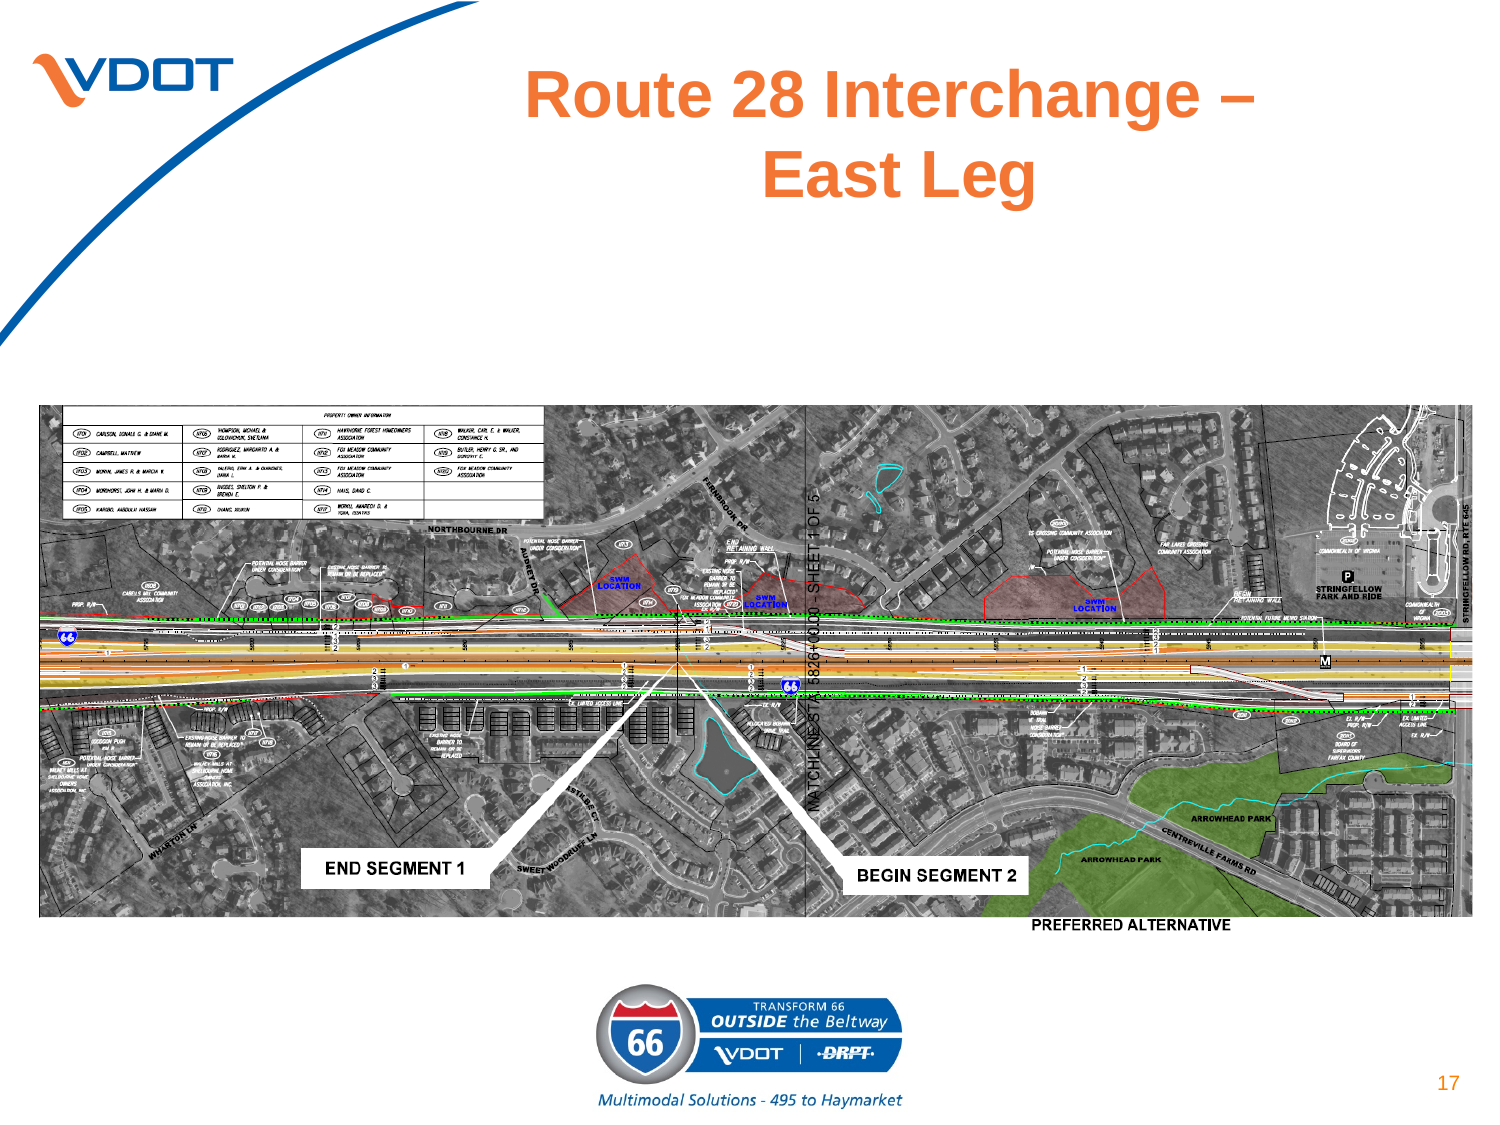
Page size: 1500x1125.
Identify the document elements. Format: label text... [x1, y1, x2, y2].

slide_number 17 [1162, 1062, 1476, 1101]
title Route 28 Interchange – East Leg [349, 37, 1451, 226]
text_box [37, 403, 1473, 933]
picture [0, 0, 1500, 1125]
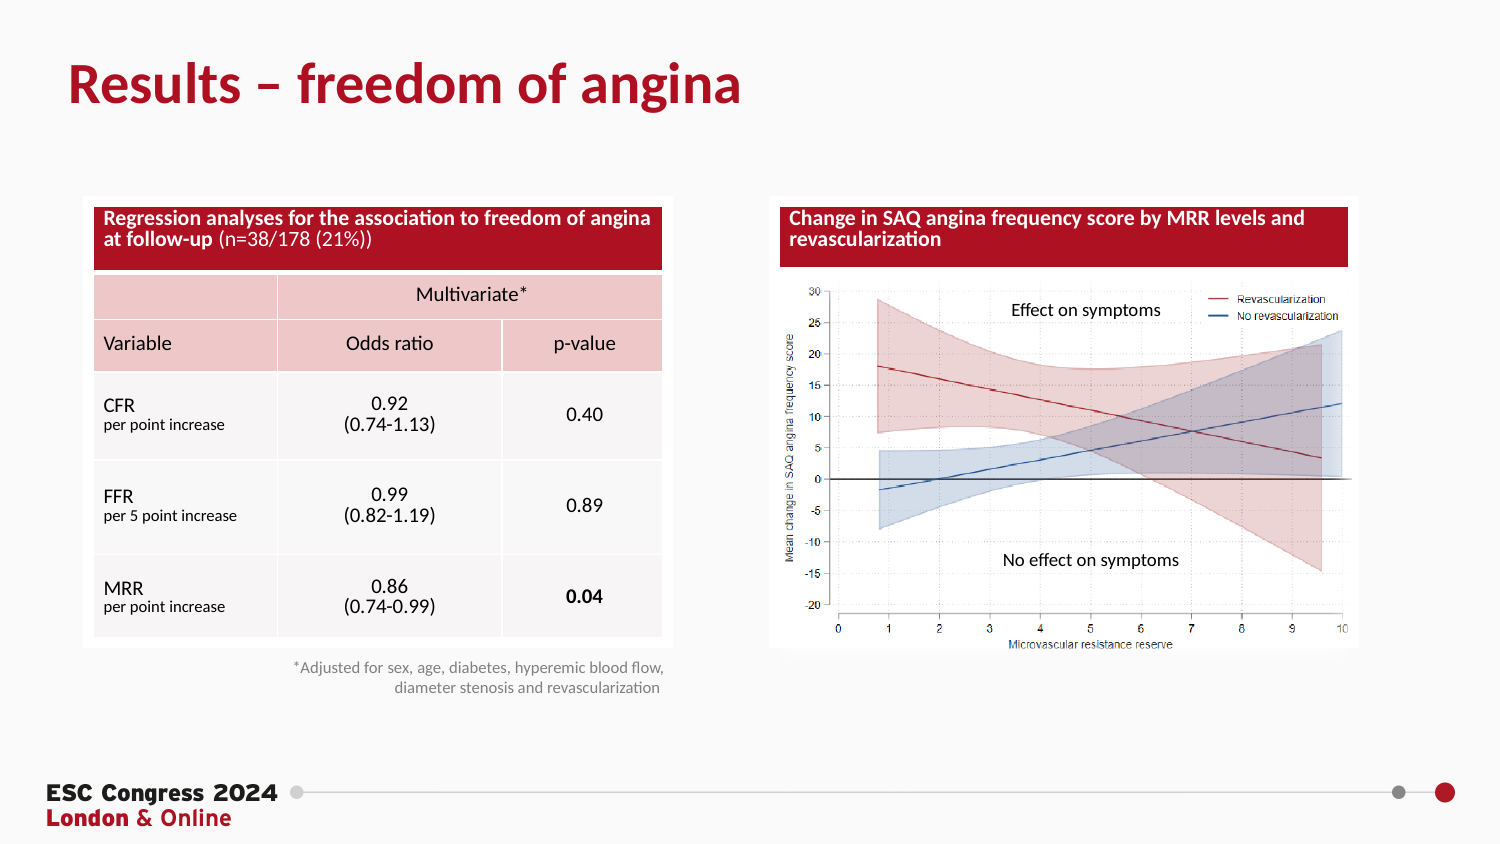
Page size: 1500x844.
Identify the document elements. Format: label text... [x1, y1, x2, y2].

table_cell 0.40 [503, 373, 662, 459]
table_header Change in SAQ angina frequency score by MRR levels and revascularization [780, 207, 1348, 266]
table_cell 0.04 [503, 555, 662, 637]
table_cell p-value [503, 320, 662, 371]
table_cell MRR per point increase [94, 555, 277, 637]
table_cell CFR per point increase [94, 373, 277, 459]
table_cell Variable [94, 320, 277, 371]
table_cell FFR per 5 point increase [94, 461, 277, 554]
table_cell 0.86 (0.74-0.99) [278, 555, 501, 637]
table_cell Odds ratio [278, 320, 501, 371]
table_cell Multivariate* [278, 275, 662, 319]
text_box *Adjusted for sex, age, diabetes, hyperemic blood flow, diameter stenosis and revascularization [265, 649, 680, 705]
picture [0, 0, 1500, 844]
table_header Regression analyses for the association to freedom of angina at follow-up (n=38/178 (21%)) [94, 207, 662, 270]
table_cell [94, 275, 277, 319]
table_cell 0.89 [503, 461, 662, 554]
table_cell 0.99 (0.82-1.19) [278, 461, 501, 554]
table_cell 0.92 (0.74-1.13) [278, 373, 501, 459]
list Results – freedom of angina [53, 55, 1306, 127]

--

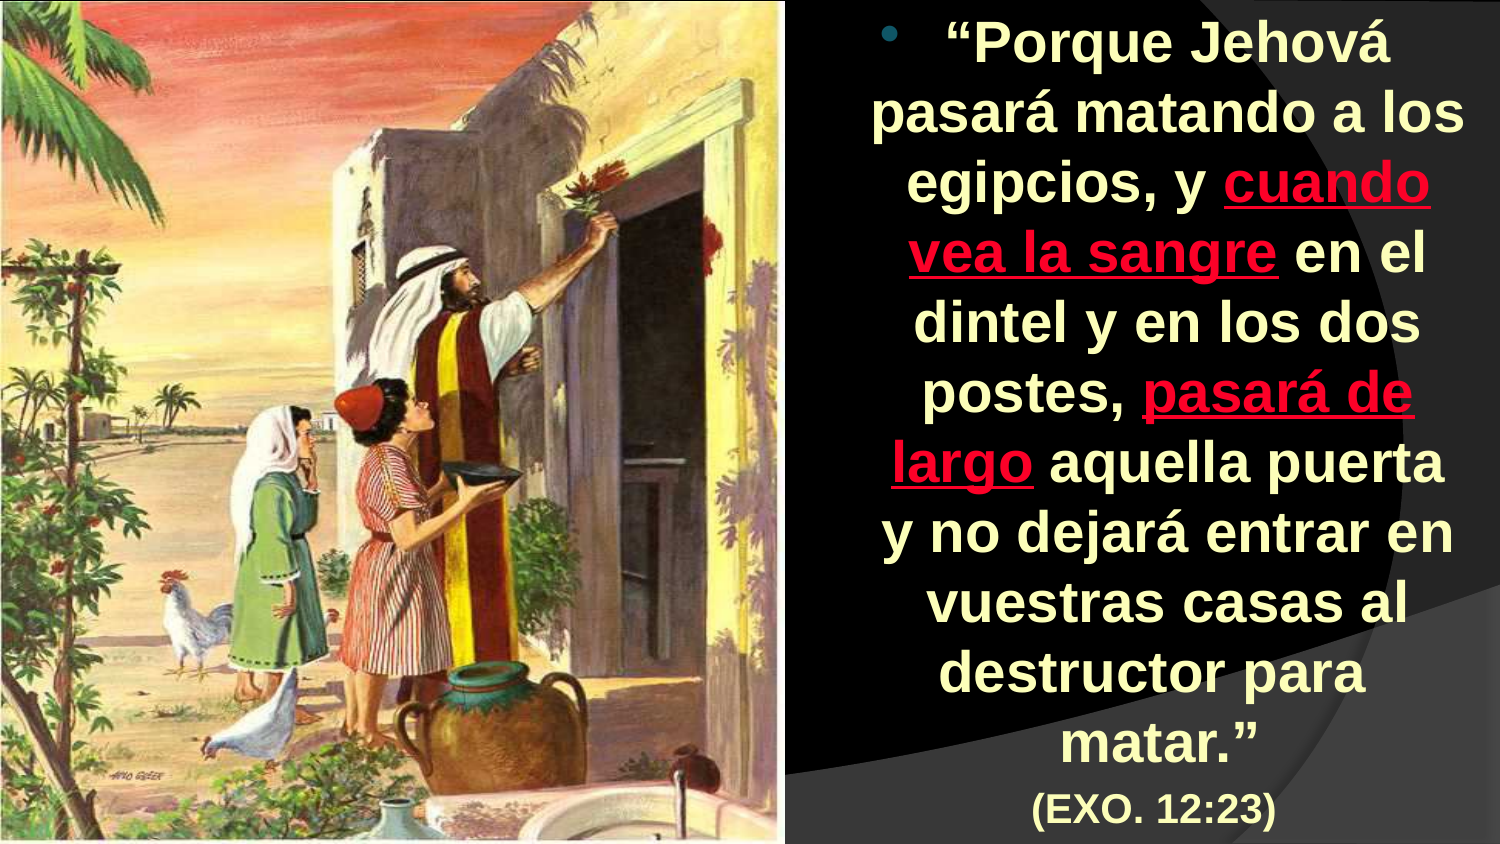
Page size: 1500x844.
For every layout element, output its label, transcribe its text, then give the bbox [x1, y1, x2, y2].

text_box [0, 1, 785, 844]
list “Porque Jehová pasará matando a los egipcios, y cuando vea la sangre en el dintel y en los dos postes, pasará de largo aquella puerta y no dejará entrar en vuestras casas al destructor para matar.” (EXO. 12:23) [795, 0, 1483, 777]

...

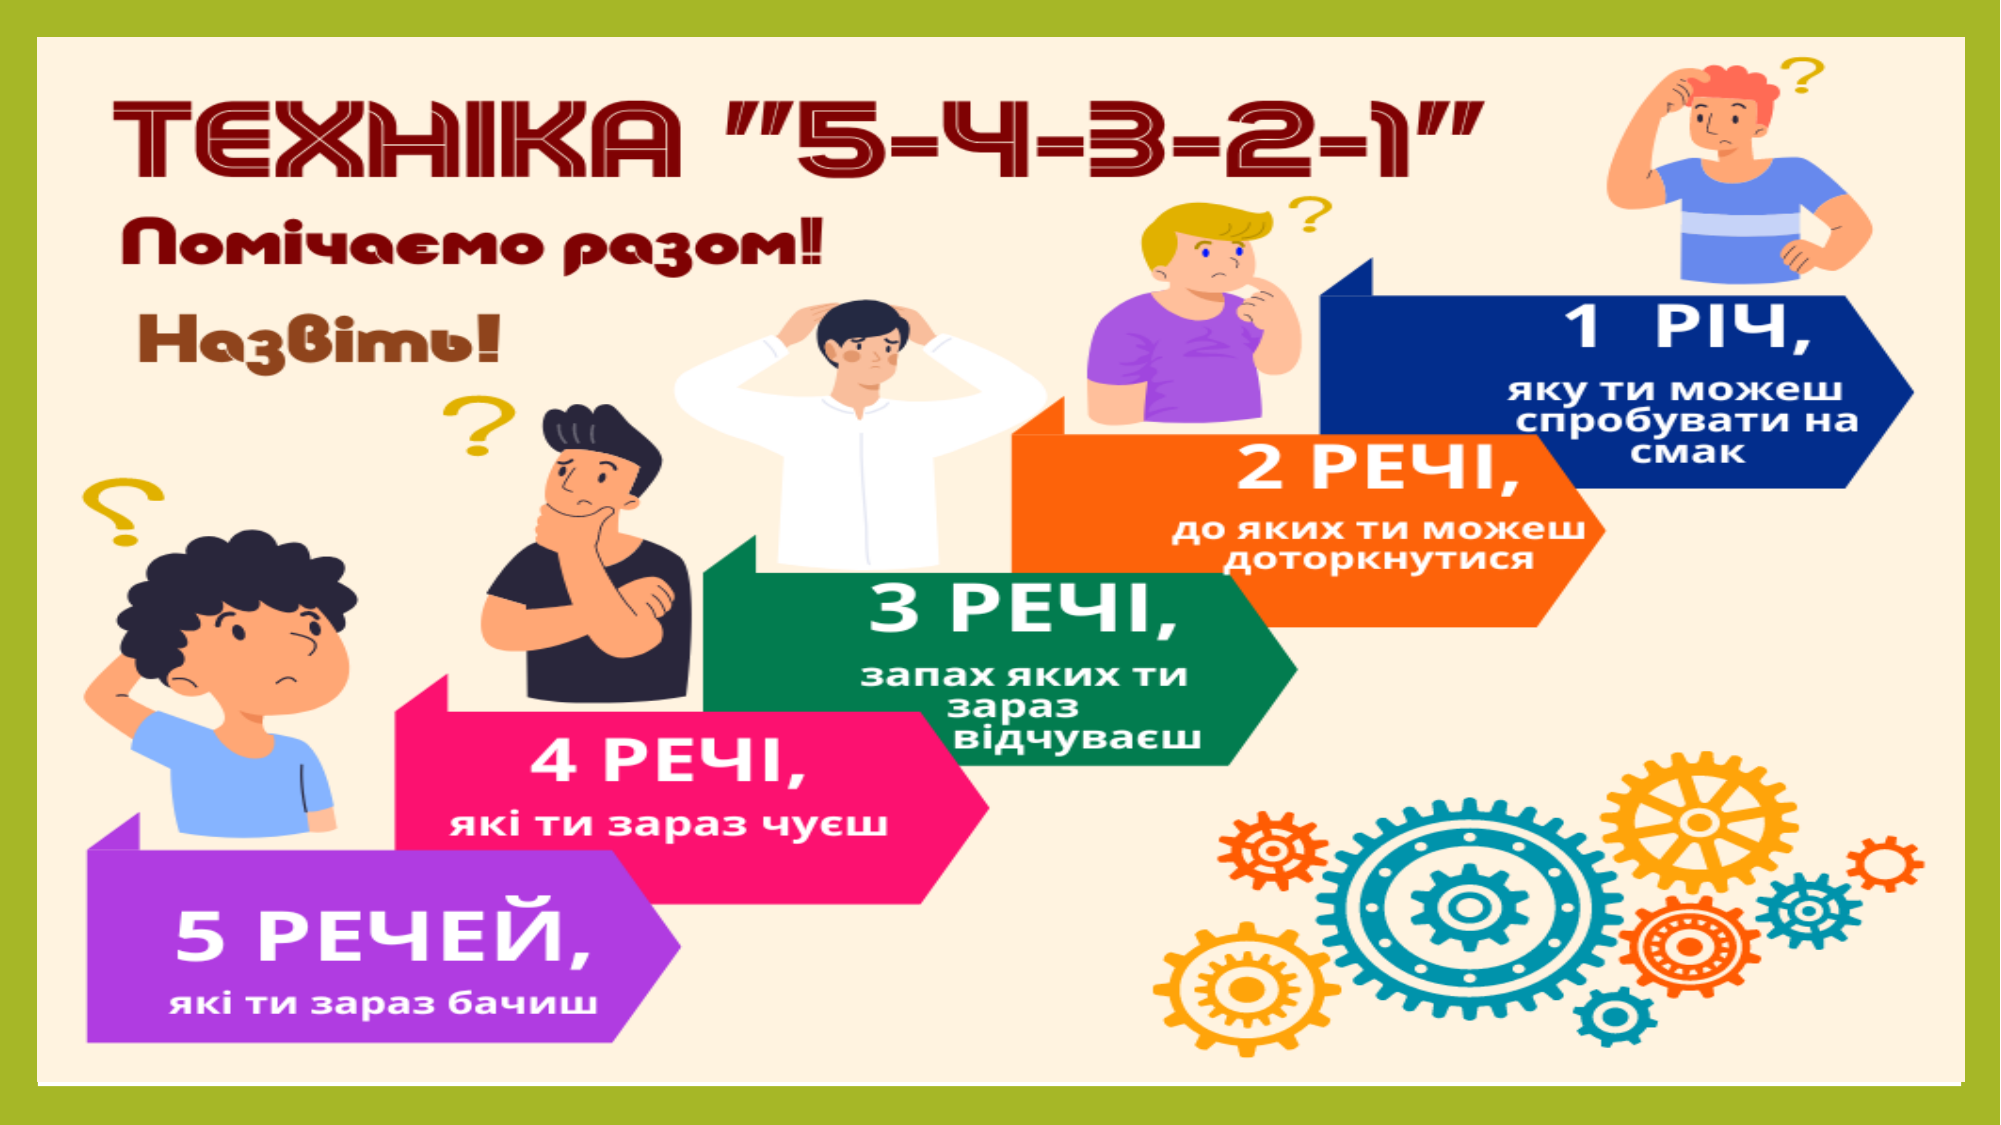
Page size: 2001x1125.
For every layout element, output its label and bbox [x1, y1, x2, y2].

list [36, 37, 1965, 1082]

• [WORK INSTRUCTION]: Which lines in the listing above include the string "Page"? Copy each of them.

• [PROBLEM SOLUTION]:
Page size: 1500x1125.
Page size: 1500x844.
Page size: 1500x844.
Page size: 2001x1125.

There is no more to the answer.